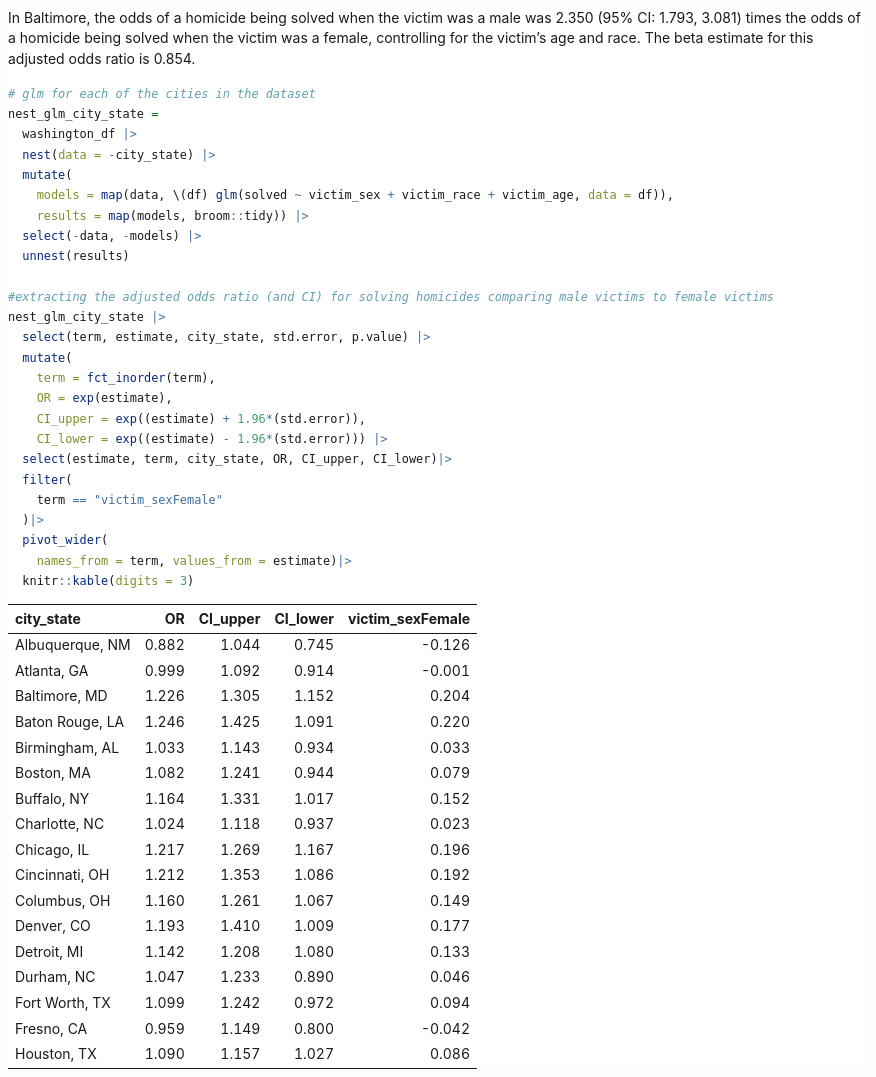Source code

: In Baltimore, the odds of a homicide being solved when the victim was a
male was 2.350 (95% CI: 1.793, 3.081) times the odds of a homicide being
solved when the victim was a female, controlling for the victim’s age
and race. The beta estimate for this adjusted odds ratio is 0.854.

``` r
# glm for each of the cities in the dataset
nest_glm_city_state =
  washington_df |> 
  nest(data = -city_state) |> 
  mutate(
    models = map(data, \(df) glm(solved ~ victim_sex + victim_race + victim_age, data = df)),
    results = map(models, broom::tidy)) |> 
  select(-data, -models) |> 
  unnest(results)

#extracting the adjusted odds ratio (and CI) for solving homicides comparing male victims to female victims
nest_glm_city_state |> 
  select(term, estimate, city_state, std.error, p.value) |>
  mutate(
    term = fct_inorder(term),
    OR = exp(estimate),
    CI_upper = exp((estimate) + 1.96*(std.error)),
    CI_lower = exp((estimate) - 1.96*(std.error))) |> 
  select(estimate, term, city_state, OR, CI_upper, CI_lower)|>
  filter(
    term == "victim_sexFemale"
  )|>
  pivot_wider(
    names_from = term, values_from = estimate)|>
  knitr::kable(digits = 3)
```

| city_state         |    OR | CI_upper | CI_lower | victim_sexFemale |
|:-------------------|------:|---------:|---------:|-----------------:|
| Albuquerque, NM    | 0.882 |    1.044 |    0.745 |           -0.126 |
| Atlanta, GA        | 0.999 |    1.092 |    0.914 |           -0.001 |
| Baltimore, MD      | 1.226 |    1.305 |    1.152 |            0.204 |
| Baton Rouge, LA    | 1.246 |    1.425 |    1.091 |            0.220 |
| Birmingham, AL     | 1.033 |    1.143 |    0.934 |            0.033 |
| Boston, MA         | 1.082 |    1.241 |    0.944 |            0.079 |
| Buffalo, NY        | 1.164 |    1.331 |    1.017 |            0.152 |
| Charlotte, NC      | 1.024 |    1.118 |    0.937 |            0.023 |
| Chicago, IL        | 1.217 |    1.269 |    1.167 |            0.196 |
| Cincinnati, OH     | 1.212 |    1.353 |    1.086 |            0.192 |
| Columbus, OH       | 1.160 |    1.261 |    1.067 |            0.149 |
| Denver, CO         | 1.193 |    1.410 |    1.009 |            0.177 |
| Detroit, MI        | 1.142 |    1.208 |    1.080 |            0.133 |
| Durham, NC         | 1.047 |    1.233 |    0.890 |            0.046 |
| Fort Worth, TX     | 1.099 |    1.242 |    0.972 |            0.094 |
| Fresno, CA         | 0.959 |    1.149 |    0.800 |           -0.042 |
| Houston, TX        | 1.090 |    1.157 |    1.027 |            0.086 |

• • • • •

EXERCISE AIM —
Show me every line in the data above that includes "being".

ANSWER TO THIS PROBLEM —
: In Baltimore, the odds of a homicide being solved when the victim was a
male was 2.350 (95% CI: 1.793, 3.081) times the odds of a homicide being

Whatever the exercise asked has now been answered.